Would you give the entries below again in full, exactly as they stand?

[Saved entries]
========================================================================

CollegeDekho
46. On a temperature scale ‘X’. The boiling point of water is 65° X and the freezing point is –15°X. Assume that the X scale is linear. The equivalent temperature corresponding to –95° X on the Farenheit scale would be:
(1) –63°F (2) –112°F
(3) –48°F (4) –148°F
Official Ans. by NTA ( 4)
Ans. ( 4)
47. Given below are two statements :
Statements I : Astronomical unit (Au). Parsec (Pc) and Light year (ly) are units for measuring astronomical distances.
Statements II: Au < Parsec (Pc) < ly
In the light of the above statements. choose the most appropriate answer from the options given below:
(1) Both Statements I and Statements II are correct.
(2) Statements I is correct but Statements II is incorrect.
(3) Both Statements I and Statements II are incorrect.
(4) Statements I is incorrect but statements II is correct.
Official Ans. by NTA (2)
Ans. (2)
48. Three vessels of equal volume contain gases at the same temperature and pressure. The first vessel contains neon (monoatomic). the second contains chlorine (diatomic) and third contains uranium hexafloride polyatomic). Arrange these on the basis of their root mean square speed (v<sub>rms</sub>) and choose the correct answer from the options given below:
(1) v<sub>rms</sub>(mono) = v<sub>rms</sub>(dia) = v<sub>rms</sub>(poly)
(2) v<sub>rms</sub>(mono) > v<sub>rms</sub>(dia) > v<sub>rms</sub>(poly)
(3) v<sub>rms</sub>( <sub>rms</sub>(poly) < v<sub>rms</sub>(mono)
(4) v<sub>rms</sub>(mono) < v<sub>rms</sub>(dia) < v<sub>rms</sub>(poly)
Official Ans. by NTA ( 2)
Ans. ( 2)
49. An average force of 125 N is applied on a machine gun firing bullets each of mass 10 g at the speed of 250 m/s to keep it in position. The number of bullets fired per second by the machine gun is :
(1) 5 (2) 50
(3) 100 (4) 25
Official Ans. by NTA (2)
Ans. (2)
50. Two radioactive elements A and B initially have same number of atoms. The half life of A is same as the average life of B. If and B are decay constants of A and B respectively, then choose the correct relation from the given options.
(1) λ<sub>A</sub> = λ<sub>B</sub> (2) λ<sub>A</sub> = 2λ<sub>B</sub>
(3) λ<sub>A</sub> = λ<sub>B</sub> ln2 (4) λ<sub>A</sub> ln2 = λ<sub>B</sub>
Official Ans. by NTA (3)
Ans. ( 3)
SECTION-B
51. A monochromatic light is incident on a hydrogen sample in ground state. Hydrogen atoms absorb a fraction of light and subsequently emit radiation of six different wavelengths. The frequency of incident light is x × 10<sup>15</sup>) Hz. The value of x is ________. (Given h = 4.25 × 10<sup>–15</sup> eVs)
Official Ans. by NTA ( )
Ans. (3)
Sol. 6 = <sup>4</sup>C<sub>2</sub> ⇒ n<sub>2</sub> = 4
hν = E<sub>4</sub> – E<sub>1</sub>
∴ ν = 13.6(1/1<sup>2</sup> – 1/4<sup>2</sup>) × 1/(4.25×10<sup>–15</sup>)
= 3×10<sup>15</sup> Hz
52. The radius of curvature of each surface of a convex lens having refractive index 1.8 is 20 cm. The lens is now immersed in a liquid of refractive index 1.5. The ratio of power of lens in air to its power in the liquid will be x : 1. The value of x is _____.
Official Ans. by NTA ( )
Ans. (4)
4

========================================================================

### Answer area
CollegeDekho
46. On a temperature scale ‘X’. The boiling point of water is 65° X and the freezing point is –15°X. Assume that the X scale is linear. The equivalent temperature corresponding to –95° X on the Farenheit scale would be:
(1) –63°F (2) –112°F
(3) –48°F (4) –148°F
Official Ans. by NTA ( 4)
Ans. ( 4)
47. Given below are two statements :
Statements I : Astronomical unit (Au). Parsec (Pc) and Light year (ly) are units for measuring astronomical distances.
Statements II: Au < Parsec (Pc) < ly
In the light of the above statements. choose the most appropriate answer from the options given below:
(1) Both Statements I and Statements II are correct.
(2) Statements I is correct but Statements II is incorrect.
(3) Both Statements I and Statements II are incorrect.
(4) Statements I is incorrect but statements II is correct.
Official Ans. by NTA (2)
Ans. (2)
48. Three vessels of equal volume contain gases at the same temperature and pressure. The first vessel contains neon (monoatomic). the second contains chlorine (diatomic) and third contains uranium hexafloride polyatomic). Arrange these on the basis of their root mean square speed (v<sub>rms</sub>) and choose the correct answer from the options given below:
(1) v<sub>rms</sub>(mono) = v<sub>rms</sub>(dia) = v<sub>rms</sub>(poly)
(2) v<sub>rms</sub>(mono) > v<sub>rms</sub>(dia) > v<sub>rms</sub>(poly)
(3) v<sub>rms</sub>( <sub>rms</sub>(poly) < v<sub>rms</sub>(mono)
(4) v<sub>rms</sub>(mono) < v<sub>rms</sub>(dia) < v<sub>rms</sub>(poly)
Official Ans. by NTA ( 2)
Ans. ( 2)
49. An average force of 125 N is applied on a machine gun firing bullets each of mass 10 g at the speed of 250 m/s to keep it in position. The number of bullets fired per second by the machine gun is :
(1) 5 (2) 50
(3) 100 (4) 25
Official Ans. by NTA (2)
Ans. (2)
50. Two radioactive elements A and B initially have same number of atoms. The half life of A is same as the average life of B. If and B are decay constants of A and B respectively, then choose the correct relation from the given options.
(1) λ<sub>A</sub> = λ<sub>B</sub> (2) λ<sub>A</sub> = 2λ<sub>B</sub>
(3) λ<sub>A</sub> = λ<sub>B</sub> ln2 (4) λ<sub>A</sub> ln2 = λ<sub>B</sub>
Official Ans. by NTA (3)
Ans. ( 3)
SECTION-B
51. A monochromatic light is incident on a hydrogen sample in ground state. Hydrogen atoms absorb a fraction of light and subsequently emit radiation of six different wavelengths. The frequency of incident light is x × 10<sup>15</sup>) Hz. The value of x is ________. (Given h = 4.25 × 10<sup>–15</sup> eVs)
Official Ans. by NTA ( )
Ans. (3)
Sol. 6 = <sup>4</sup>C<sub>2</sub> ⇒ n<sub>2</sub> = 4
hν = E<sub>4</sub> – E<sub>1</sub>
∴ ν = 13.6(1/1<sup>2</sup> – 1/4<sup>2</sup>) × 1/(4.25×10<sup>–15</sup>)
= 3×10<sup>15</sup> Hz
52. The radius of curvature of each surface of a convex lens having refractive index 1.8 is 20 cm. The lens is now immersed in a liquid of refractive index 1.5. The ratio of power of lens in air to its power in the liquid will be x : 1. The value of x is _____.
Official Ans. by NTA ( )
Ans. (4)
4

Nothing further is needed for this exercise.